Work order 1: In the post about the restaurant complaint, how can the writer be sure the restaurant got the email?

Passage shown:
---
I am increasingly amazed at the interweb. People seem to not realise that the world is rapidly becoming more and more online to the extent that it’s probably likely that no matter who you are, your name, or your bussiness’ name is being Googled on a daily basis. Which brings me to the guy who called me a racist.

A while back a few of us went to a restaurant called Nonna Lina’s for lunch. The entire event sucked. The food was bad, the service was bad and the owner/manager overcharged us. I was so appauled I wrote a very strongly worded email to the restaurant and BCC’d a bunch of my friends.

Now a little bit about expectations… What did I expect from them? We’ll, to be honest I expected a reply… maybe even a sorry. I would have been very impressed if they had said something like “Hey, sorry you had a crap experience, won’t you come and have lunch on us and see if we can make things right.”

Alas there was nothing… not even a nasty reply. (Actually their first email address bounced so I had to find another which didn’t bounce, so I know they got it)
---
Saved data entries:
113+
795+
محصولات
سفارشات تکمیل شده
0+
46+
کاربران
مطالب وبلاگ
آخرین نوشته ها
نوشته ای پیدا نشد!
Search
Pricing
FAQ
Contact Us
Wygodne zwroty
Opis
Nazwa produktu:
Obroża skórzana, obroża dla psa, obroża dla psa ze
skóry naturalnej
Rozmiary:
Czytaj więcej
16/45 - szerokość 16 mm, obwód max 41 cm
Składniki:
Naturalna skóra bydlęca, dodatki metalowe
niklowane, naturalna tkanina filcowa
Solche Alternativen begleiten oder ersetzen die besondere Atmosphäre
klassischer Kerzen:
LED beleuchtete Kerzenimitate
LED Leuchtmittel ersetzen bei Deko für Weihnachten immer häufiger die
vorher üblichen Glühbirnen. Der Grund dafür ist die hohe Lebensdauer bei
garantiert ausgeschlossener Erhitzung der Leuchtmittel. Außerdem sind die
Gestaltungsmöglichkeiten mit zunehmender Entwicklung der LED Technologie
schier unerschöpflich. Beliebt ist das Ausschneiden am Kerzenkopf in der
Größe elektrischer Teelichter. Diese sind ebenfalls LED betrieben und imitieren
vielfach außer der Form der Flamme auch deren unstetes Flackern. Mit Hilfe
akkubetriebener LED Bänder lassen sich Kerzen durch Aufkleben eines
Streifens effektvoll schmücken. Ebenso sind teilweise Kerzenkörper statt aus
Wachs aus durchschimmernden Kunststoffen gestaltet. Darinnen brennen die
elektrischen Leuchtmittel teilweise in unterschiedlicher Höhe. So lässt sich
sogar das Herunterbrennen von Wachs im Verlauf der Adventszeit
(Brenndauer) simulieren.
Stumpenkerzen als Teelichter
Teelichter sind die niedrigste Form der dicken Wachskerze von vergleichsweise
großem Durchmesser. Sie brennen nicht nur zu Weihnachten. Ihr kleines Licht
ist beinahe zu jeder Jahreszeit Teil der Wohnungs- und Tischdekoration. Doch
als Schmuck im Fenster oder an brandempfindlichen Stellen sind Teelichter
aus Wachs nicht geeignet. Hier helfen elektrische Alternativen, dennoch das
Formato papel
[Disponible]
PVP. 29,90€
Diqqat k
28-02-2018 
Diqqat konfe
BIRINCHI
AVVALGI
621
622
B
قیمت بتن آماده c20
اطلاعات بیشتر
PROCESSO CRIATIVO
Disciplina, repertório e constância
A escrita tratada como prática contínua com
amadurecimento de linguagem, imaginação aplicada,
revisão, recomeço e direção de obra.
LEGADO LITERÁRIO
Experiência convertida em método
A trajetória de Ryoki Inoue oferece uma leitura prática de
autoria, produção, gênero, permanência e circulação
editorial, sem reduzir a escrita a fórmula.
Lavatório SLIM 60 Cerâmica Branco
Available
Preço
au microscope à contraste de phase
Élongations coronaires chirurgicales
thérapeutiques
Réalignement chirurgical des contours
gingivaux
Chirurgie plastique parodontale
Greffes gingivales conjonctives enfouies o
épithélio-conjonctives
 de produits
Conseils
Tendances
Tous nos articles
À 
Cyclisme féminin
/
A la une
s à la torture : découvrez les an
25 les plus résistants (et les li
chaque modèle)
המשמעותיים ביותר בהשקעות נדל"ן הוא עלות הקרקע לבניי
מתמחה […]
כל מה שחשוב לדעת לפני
---
Work order 2: Recast the records as a numbered list. Start at the first line of the records and go through the line with "Czytaj więcej". Leave out blank lines.

Response 1: The first email address the writer used bounced, so the writer found another address that didn't bounce. Because of this, the writer knows the restaurant received the complaint.

Response 2:
1. 113+
2. 795+
3. محصولات
4. سفارشات تکمیل شده
5. 0+
6. 46+
7. کاربران
8. مطالب وبلاگ
9. آخرین نوشته ها
10. نوشته ای پیدا نشد!
11. Search
12. Pricing
13. FAQ
14. Contact Us
15. Wygodne zwroty
16. Opis
17. Nazwa produktu:
18. Obroża skórzana, obroża dla psa, obroża dla psa ze
19. skóry naturalnej
20. Rozmiary:
21. Czytaj więcej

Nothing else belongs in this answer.